Cette solution apporte des données précises, mais le parc de capteurs, qui ont été installés pour les premiers dans les années 80, est de moins en moins fonctionnel. “Selon nos estimations, renouveler l’intégralité du parc nous coûterait 40 millions d’euros”, affirme Romain Rémésy, chef de l’unité observatoire et ingénierie du trafic de la DiRIF.

La DiRIF cherche donc à remplacer cette approche historique par une nouvelle approche non plus fondée sur les données issues des capteurs mais plutôt sur des données GPS (appelées FCD pour Floating Car Data) issues des données de géolocalisation de certains automobilistes connectés.

Problème, les données FCD donnent seulement la vitesse moyenne du trafic, ce qui permet de déduire indirectement son intensité (une vitesse très lente indique des bouchons), mais pas de compter précisément le nombre de véhicules.

La DiRIF et SETEC ont donc sélectionné Wintics en tant que partenaire technique pour les aider à développer une solution algorithmique capable de déduire les nombre de voitures présents sur un tronçon à partir des vitesses moyennes FCD.

Pour cela, « Wintics va entrainer un algorithme sur la base de 18 mois de données historiques. Cet algorithme sera capable d’associer à une vitesse FCD moyenne et une configuration spécifique (par exemple jour, mois, année, type de voie, etc) une information de comptage fiable » souligne Lévi Viana, CTO de Wintics.

Si la méthode fonctionne avec une précision satisfaisante, elle permettra à la DiRIF de se débarrasser de la plupart de ses compteurs historiques tout en conservant une qualité de service optimale pour les automobilistes.

Wintics DataCity Prevision trafic

 

Accélérer l’implantation des bornes électriques en voirie tout en prenant en compte les besoins réels des usagers

Partenaires du challenge : ALD Automotive, Bouygues Energies & Services, Mairie de Paris et Sopra Steria

Afin de mieux répondre aux attentes des Parisiens, les acteurs de l’urbanisme souhaitent déployer massivement des bornes de recharge pour les véhicules électriques. Cela suppose de pouvoir identifier rapidement les emplacements les plus pertinents pour l’implantation de ces bornes au regard de deux types d’analyses : une analyse spatiale regroupant toutes les contraintes techniques (présence de réseaux d’électricité, de gaz, végétation, etc) et une analyse économique (potentiel d’utilisation des bornes selon le profil de la population avoisinante).

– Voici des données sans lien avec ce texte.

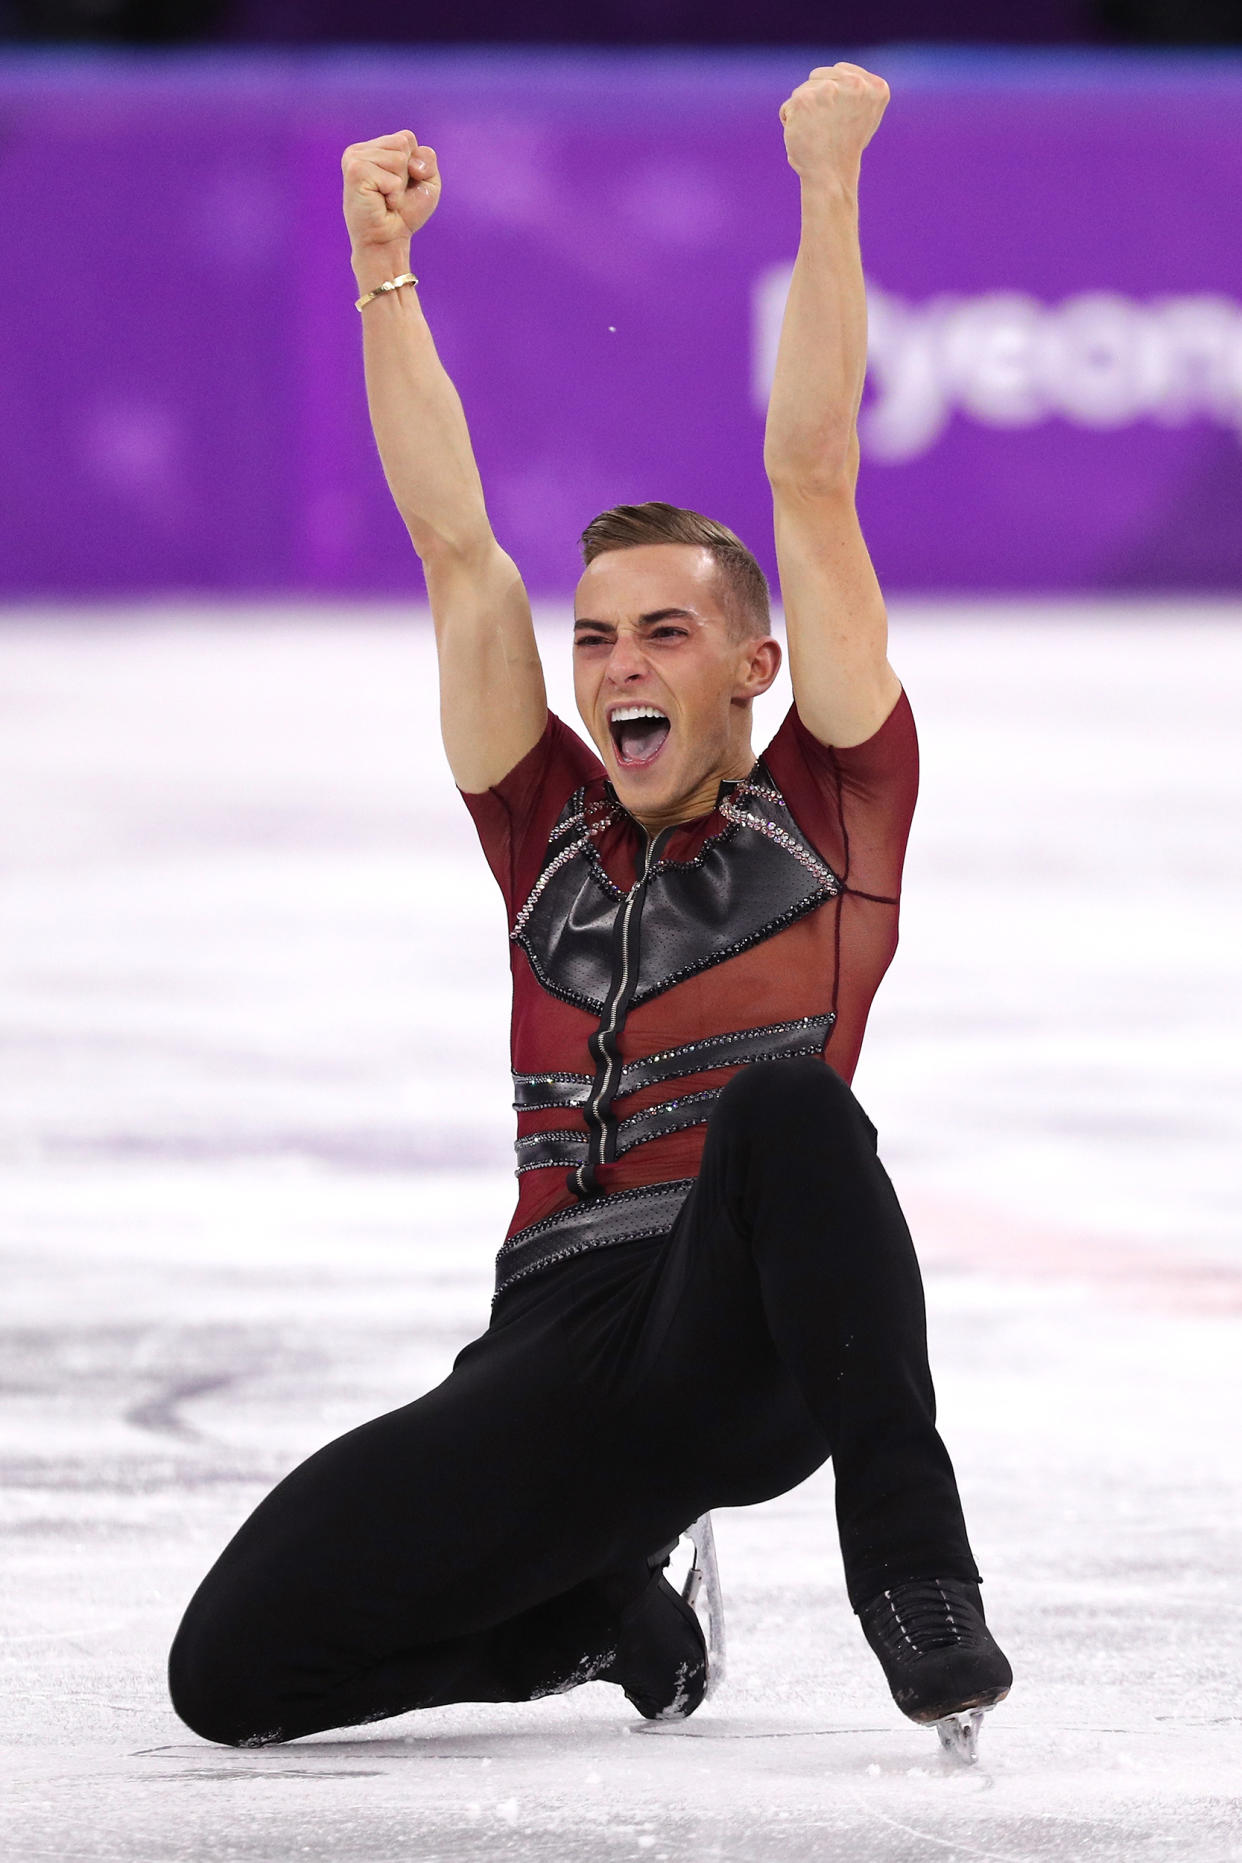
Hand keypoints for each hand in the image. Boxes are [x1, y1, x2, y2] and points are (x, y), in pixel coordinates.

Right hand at [341, 132, 441, 253]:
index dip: (415, 164)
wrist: (388, 240)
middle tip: (392, 192)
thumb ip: (428, 160)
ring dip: (399, 185)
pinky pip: (391, 177)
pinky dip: (393, 194)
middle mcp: (361, 149)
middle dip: (407, 173)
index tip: (403, 184)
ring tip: (385, 198)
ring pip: (398, 159)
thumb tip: (411, 160)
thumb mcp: (427, 183)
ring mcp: (354, 157)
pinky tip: (380, 202)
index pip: (407, 137)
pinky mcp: (355, 171)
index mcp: (374, 147)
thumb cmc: (405, 214)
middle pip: (403, 143)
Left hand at [779, 64, 889, 186]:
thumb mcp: (864, 114)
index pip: (839, 71)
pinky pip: (788, 107)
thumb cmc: (845, 149)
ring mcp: (829, 90)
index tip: (840, 120)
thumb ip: (857, 90)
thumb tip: (840, 72)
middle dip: (817, 100)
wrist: (832, 176)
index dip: (834, 97)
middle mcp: (855, 84)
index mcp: (876, 87)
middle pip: (819, 76)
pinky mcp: (805, 100)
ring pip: (803, 90)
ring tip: (817, 134)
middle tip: (827, 129)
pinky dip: (790, 123)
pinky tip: (804, 137)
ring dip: (804, 112)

Ce travail est aujourd’hui très manuel et chronophage, constituant ainsi une barrière à un déploiement rapide des bornes. Wintics a été sélectionné pour automatiser les analyses techniques et économiques pour chaque place de stationnement.

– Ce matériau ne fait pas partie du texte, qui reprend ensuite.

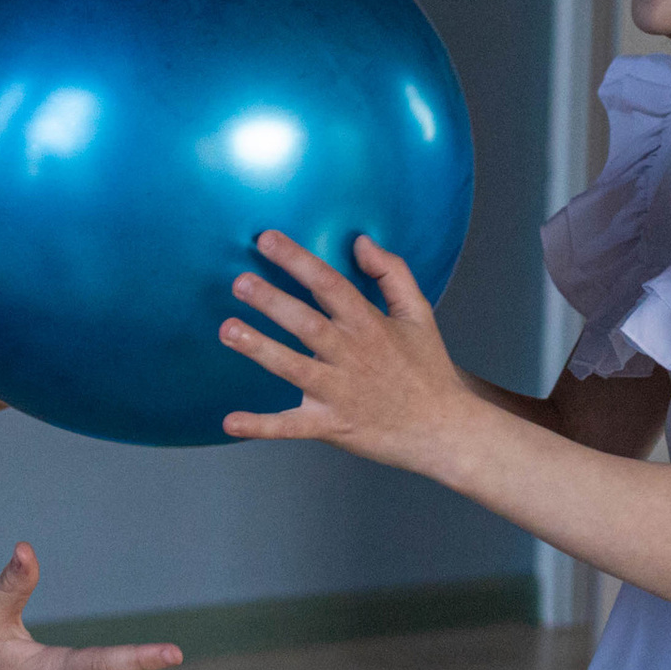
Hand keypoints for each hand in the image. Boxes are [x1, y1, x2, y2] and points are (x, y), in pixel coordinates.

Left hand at [219, 231, 474, 466]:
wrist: (443, 428)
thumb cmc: (428, 369)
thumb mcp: (419, 313)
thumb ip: (392, 272)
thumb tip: (360, 242)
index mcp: (369, 325)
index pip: (329, 284)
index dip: (296, 260)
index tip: (265, 240)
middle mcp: (351, 355)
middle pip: (306, 323)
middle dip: (272, 302)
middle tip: (240, 283)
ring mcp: (339, 392)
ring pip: (293, 368)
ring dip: (259, 349)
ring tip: (228, 330)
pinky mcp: (331, 424)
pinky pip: (291, 427)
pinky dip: (261, 426)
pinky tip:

« La combinaison de nos expertises techniques en Data Science, Data Engineering et analyse économique ainsi que nos expériences passées sur les enjeux d’aménagement des villes doit nous permettre de proposer à nos partenaires une solution clé en main capable de les aider dans leurs travaux de planification de l’installation des bornes de recharge » précise Matthias Houllier, co-fondateur de Wintics.